そのため、損失の許容%は4%ではなく2%で留めるべきです。これがトレード1回あたりのコストになります。
まず、この実態を把握したうえで、はじめて資金管理の第一歩がクリアできたといえます。
3. 具体的な資金管理法とは
破産確率を0%に抑えるトレードコストが分かったところで、具体的な資金管理方法について解説します。
1)リスクオン口座とリスクオフ口座を分けて管理する
結論からいいますと、銀行口座はリスクオフ口座です。FX口座は、国内FX会社であろうが、海外FX会社であろうが、リスクオン口座になります。
何故なら、FXは仮に損失を2%以内で抑えようとしていても、フラッシュクラッシュという短時間(数分)に200pipsから1000pips以上という値幅で相場が動くことが1~2年に1回は発生します。前回は2019年1月にドル円、豪ドル円などでも発生しました。
フラッシュクラッシュが発生すると、例えストップロス注文を入れていても、売りに対応する誰かの買指値注文がないと何百pipsも滑ってしまい設定したストップロス価格を大きく下回って約定してしまい、大きな損失が発生します。

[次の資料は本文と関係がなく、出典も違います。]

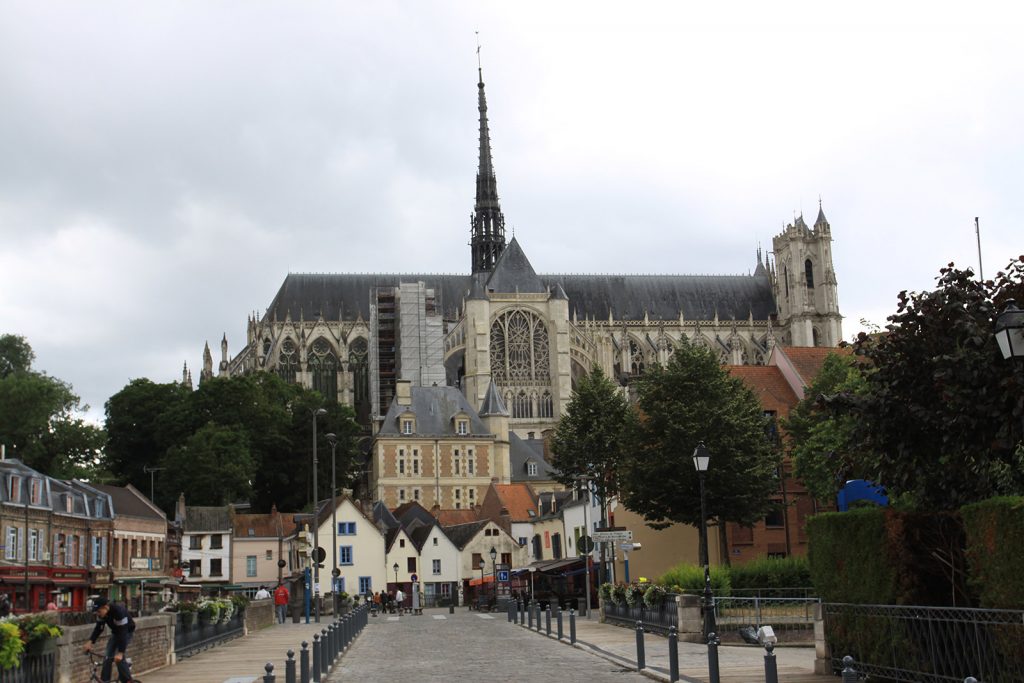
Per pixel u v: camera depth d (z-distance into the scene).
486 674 28.77
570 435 76.19
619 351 189.00
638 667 28.62
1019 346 17.31
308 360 181.75
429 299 175.50
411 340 168.62
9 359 133.12
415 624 60.91
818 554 25.36
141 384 136.25
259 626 55.97
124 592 86.44
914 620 21.19
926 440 24.61
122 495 94.81
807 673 25.59
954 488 24.55
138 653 29.78
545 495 112.44
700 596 38.88
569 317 195.50
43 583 72.06
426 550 113.88
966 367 21.92
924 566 21.72
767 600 37.69
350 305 191.38
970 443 23.02
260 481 136.25
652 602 42.28
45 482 74.31
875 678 22.77
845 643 24.11
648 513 61.97
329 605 81.31
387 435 147.00
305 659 25.05
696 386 60.97
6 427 110.81
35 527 72.38
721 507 59.72
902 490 25.05
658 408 60.94
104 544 83.31
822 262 199.12
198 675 29.89
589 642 38.53
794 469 59.44
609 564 71.31
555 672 28.98
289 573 107.12
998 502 18.62
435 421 150.25
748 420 60.12
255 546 107.25
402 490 146.25
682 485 59.28
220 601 43.38
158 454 133.88
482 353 168.75
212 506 117.12
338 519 109.19
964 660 19.53
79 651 24.30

そして、そのトレードに使っていなかった資金まで食われてしまうのです。つまり、FX口座は危険がいっぱいなのです。
また、FX会社は大手優良会社でも倒産するリスクはつきものです。同じ金融機関とはいっても銀行のように信用創造から通貨発行権を保持している訳ではないので、FX口座に資金の全額をおくことはお勧めしません。
2)FX資金の具体的な管理方法
より安全なFX資金の管理方法は、基本的にリスクオフ口座にトレード資金の全てを入れて保管し、チャンスが訪れた際にリスクオン口座にトレードに必要な資金を移して取引するというスタンスをとることです。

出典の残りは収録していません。